Né à Amsterdam, Mohammed Bouyeri, fils d’immigrants marocains âgé de 27 ans, a froidement prévenu les juges : » Si jamais j’étais relâché, je referais la même chose. Exactement la même chose. » Bouyeri récuse la justice de son pays. Il a refusé toute défense. Ses actes sont fondés sur » la loi qui m’ordonne de couper la tête de quiconque insulte Allah ou le Prophète « . Manifestement, s’il éprouve un regret, c’est de ne pas être mort en plein djihad. Aux policiers sur lesquels il a ouvert le feu lors de son arrestation il a ainsi lancé : » J’ai tiré pour tuer et être tué. Vous ne pouvez pas comprendre. » Avant de commettre son meurtre, le jeune homme avait vidé son compte en banque, inventorié ses livres, rédigé ses dernières volontés. Face à un expert en droit islamique qui l’interrogeait, Bouyeri a déploré que la peine de mort n’existe pas aux Pays-Bas, car il » l’aurait demandée « . Un autre signe, selon lui, que les Néerlandais sont des » perdants « . Puis il s’est tu.

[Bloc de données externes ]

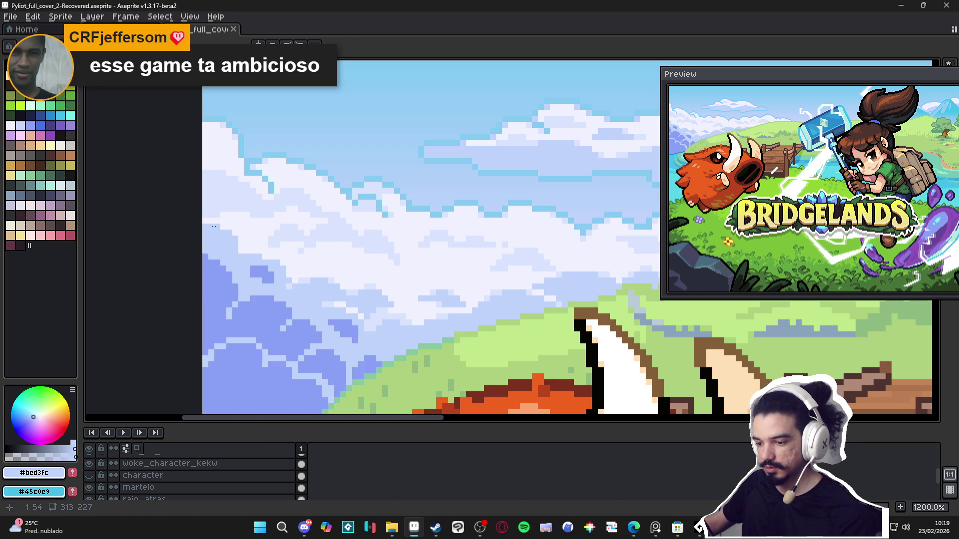
scroll(248, 241, "down", 4)
scroll(285, 263, "up", 5)
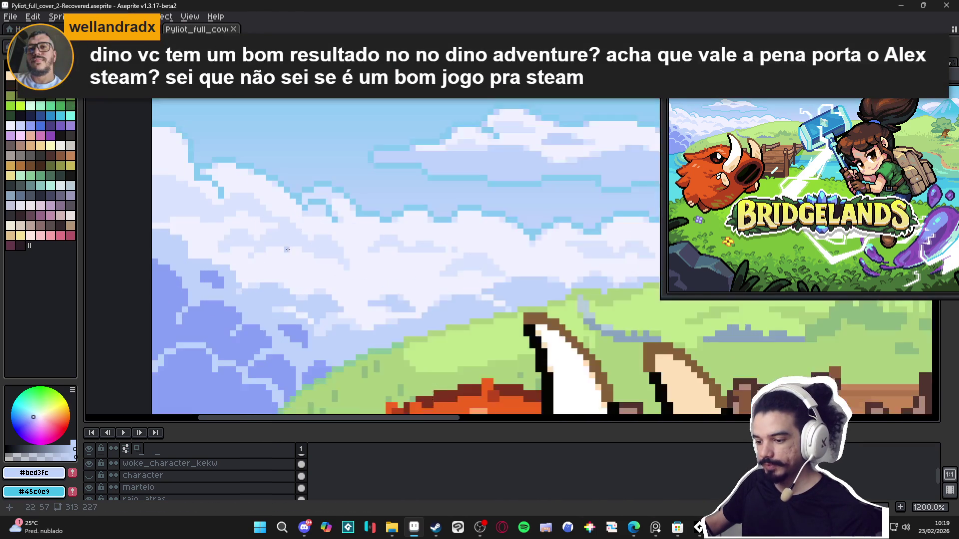
left_click(317, 229, "alt")
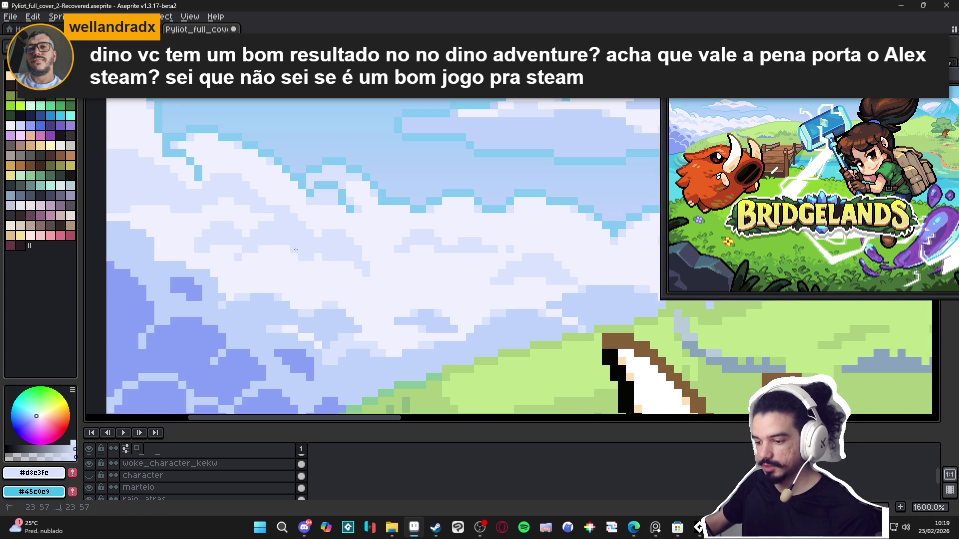
scroll(307, 269, "down", 4)
scroll(334, 299, "down", 2)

C’est cette passion du sacrifice au nom de Dieu qui a le plus choqué. Car Mohammed Bouyeri présentait tous les signes d’une intégration ordinaire. Bon élève, il avait décroché un diplôme de technicien supérieur. Il était aussi animateur bénévole dans son quartier. Solitaire, marqué par la séparation de ses parents et le décès de sa mère, il passe pourtant pour irritable. Une rixe lui vaut un séjour en prison. Il y rencontre alors l’islam radical. Libéré, il fréquente la mosquée intégriste al-Tawhid et, sous l’influence d’un prêcheur syrien en fuite se faisant appeler Abou Khaled, bascule dans le délire islamiste.
Bouyeri est lié à d’autres militants, en Espagne, au Royaume-Uni, comme aux Pays-Bas. Parmi ceux-là, le » groupe Hofstad « , une cellule de 12 membres inculpés pour terrorisme qui seront jugés à l’automne. Selon le ministre de l’Intérieur, Johan Remkes, de 10 à 20 noyaux radicaux, regroupant quelques centaines d’individus, seraient actifs dans le royaume. Des » allochtones » de sexe masculin, pour la plupart. Mais aussi, de plus en plus, des femmes et des Néerlandais de souche convertis à l’islam.
Jean-Michel Demetz
ôJ’ai tiré pour tuer et être tué. Vous ne pouvez pas comprendre »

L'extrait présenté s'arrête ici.